Wednesday, October 6, 2010

Local Speaking Gig


So excited. Just got asked to speak on a panel of fellow authors with short stories in this year's Level Best Books anthology, Thin Ice.

Why so excited? It's a short walk away in downtown Ipswich, Massachusetts, my fair city (okay, town) on December 2, just a few weeks after the anthology is published. We'll be speaking at the Book Nook at River's Edge on Market Street. Right down the hill from here.
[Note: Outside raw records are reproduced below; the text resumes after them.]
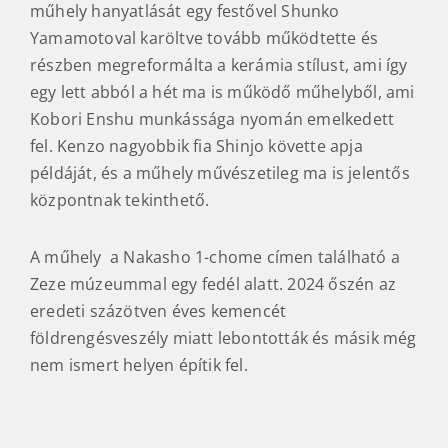
műhely hanyatlását egy festővel Shunko
Yamamotoval karöltve tovább működtette és
részben megreformálta a kerámia stílust, ami így
egy lett abból a hét ma is működő műhelyből, ami
Kobori Enshu munkássága nyomán emelkedett
fel. Kenzo nagyobbik fia Shinjo követte apja
példáját, és a műhely művészetileg ma is jelentős
központnak tekinthető.
A műhely a Nakasho 1-chome címen található a
Zeze múzeummal egy fedél alatt. 2024 őszén az
eredeti százötven éves kemencét
földrengésveszély miatt lebontották és másik még
nem ismert helyen építik fel.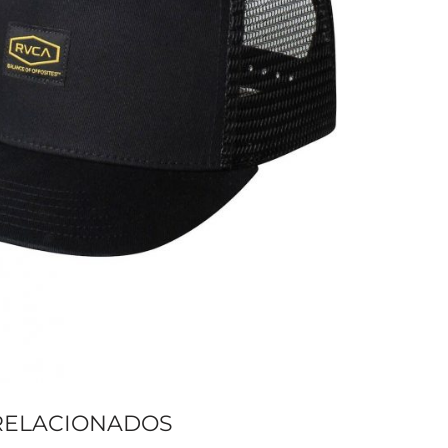
RELACIONADOS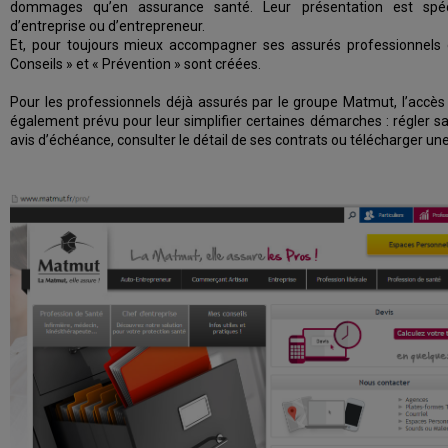
dommages qu’en assurance santé. Leur présentation est spé
d’entreprise ou d’entrepreneur.
Et, pour toujours mieux accompagner ses assurés professionnels 
Conseils » et « Prévention » sont créées.
Pour les professionnels déjà assurés par le groupe Matmut, l’accè
également prévu pour leur simplifier certaines démarches : régler sa
avis d’échéance, consulter le détail de ses contrats ou télécharger un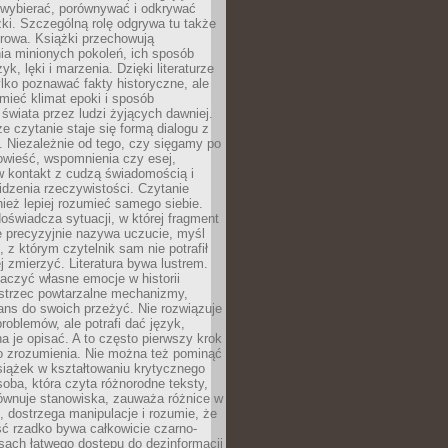
 wybierać, porównywać i odkrywać
żki. Szczególną rolę odgrywa tu także
rowa. Książki przechowują
ia minionych pokoleń, ich sposób
yk, lęki i marzenia. Dzięki literaturze
lko poznawać fakty historyczne, ale
mieć klimat epoki i sposób
świata przez ludzi żyjących dawniej.
że czytanie staje się formą dialogu z
. Niezależnie od tego, czy sięgamy po
owieść, wspomnienia czy esej,
 kontakt z cudzą świadomością i
dzenia rzeczywistości. Czytanie
eż lepiej rozumieć samego siebie.
oświadcza sytuacji, w której fragment
e precyzyjnie nazywa uczucie, myśl
, z którym czytelnik sam nie potrafił
j zmierzyć. Literatura bywa lustrem.
aczyć własne emocje w historii
ostrzec powtarzalne mechanizmy,
ns do swoich przeżyć. Nie rozwiązuje
roblemów, ale potrafi dać język,
 je opisać. A to często pierwszy krok
o zrozumienia. Nie można też pominąć
siążek w kształtowaniu krytycznego
oba, która czyta różnorodne teksty,
równuje stanowiska, zauważa różnice w
, dostrzega manipulacje i rozumie, że
ć rzadko bywa całkowicie czarno-
sach łatwego dostępu do dezinformacji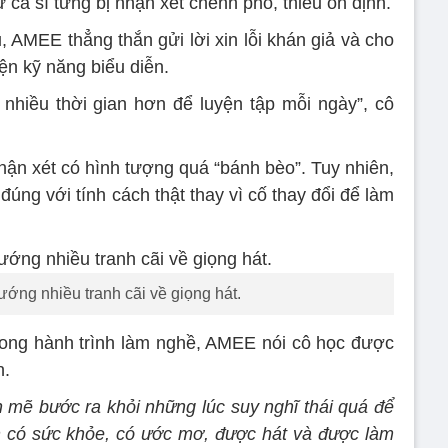
ữ ca sĩ từng bị nhận xét chênh phô, thiếu ổn định.
 AMEE thẳng thắn gửi lời xin lỗi khán giả và cho
iện kỹ năng biểu diễn.
 nhiều thời gian hơn để luyện tập mỗi ngày”, cô
nhận xét có hình tượng quá “bánh bèo”. Tuy nhiên,
úng với tính cách thật thay vì cố thay đổi để làm
ướng nhiều tranh cãi về giọng hát.
rong hành trình làm nghề, AMEE nói cô học được
n.
mẽ bước ra khỏi những lúc suy nghĩ thái quá để
ình có sức khỏe, có ước mơ, được hát và được làm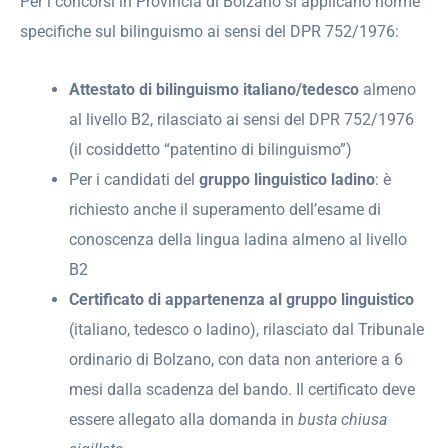
Per i concorsi in Provincia di Bolzano si applicano norme
specifiche sul bilinguismo ai sensi del DPR 752/1976:
Attestato di bilinguismo italiano/tedesco
almeno
al livello B2, rilasciato ai sensi del DPR 752/1976
(il cosiddetto “patentino di bilinguismo”)
Per i candidati del
gruppo linguistico ladino
: è
richiesto anche il superamento dell’esame di
conoscenza della lingua ladina almeno al livello
B2
Certificato di appartenenza al gruppo linguistico
(italiano, tedesco o ladino), rilasciato dal Tribunale
ordinario di Bolzano, con data non anteriore a 6
mesi dalla scadenza del bando. Il certificato deve
essere allegato alla domanda in
busta chiusa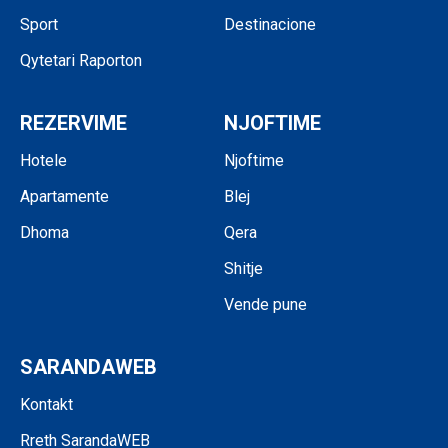
Sport
Destinacione
Qytetari Raporton
REZERVIME
NJOFTIME
Hotele
Njoftime
Apartamente
Blej
Dhoma
Qera
Shitje
Vende pune
SARANDAWEB
Kontakt
Rreth SarandaWEB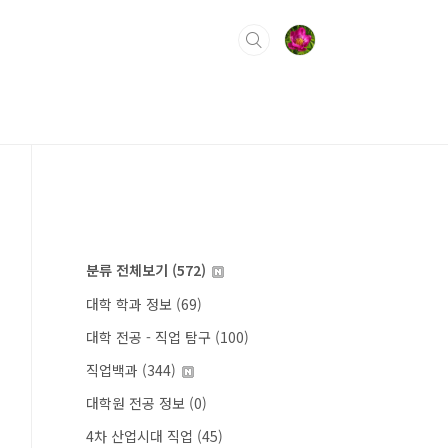
분류 전체보기
(572)
대학 학과 정보
(69)
대학 전공 - 직업 탐구
(100)
직업백과
(344)
대학원 전공 정보
(0)
4차 산업시대 직업
(45)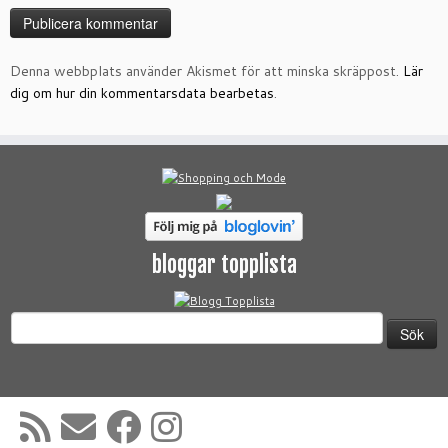
Denna webbplats använder Akismet för att minska skräppost.
Lär
dig om hur din kommentarsdata bearbetas
.
bloggar topplista
Sök
efter: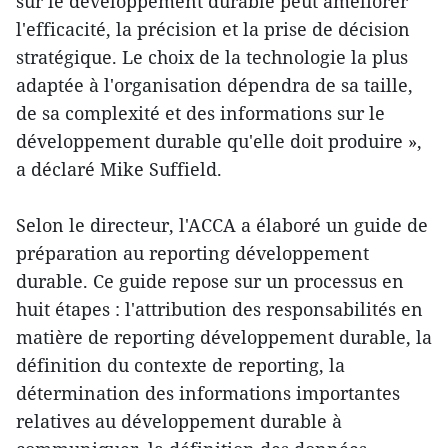
sur le développement durable peut améliorer
l'efficacité, la précision et la prise de décision
stratégique. Le choix de la technologie la plus
adaptée à l'organisation dépendra de sa taille,
de sa complexité et des informations sur le
développement durable qu'elle doit produire »,
a déclaré Mike Suffield.
Selon le directeur, l'ACCA a élaboré un guide de
préparation au reporting développement
durable. Ce guide repose sur un processus en
huit étapes : l'attribution des responsabilités en
matière de reporting développement durable, la
définition du contexte de reporting, la
détermination des informations importantes
relatives au développement durable à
Oh, wait - that means I'd better get business cards done up. Lots of them. And what else? Polish the pitch about the book. Be ready to talk about Ipswich as character. Find an outfit? No, got that covered. And I already set up an Author page as Edith M. Maxwell on Facebook, on the recommendation of our local social networking guru, JA Hennrikus, writer (look for her on facebook). Stop on by.

Exciting it is, though. Details to follow for those of you who want to make a visit to the North Shore on a dark December evening. I just might throw a little party at my house afterwards. Any takers?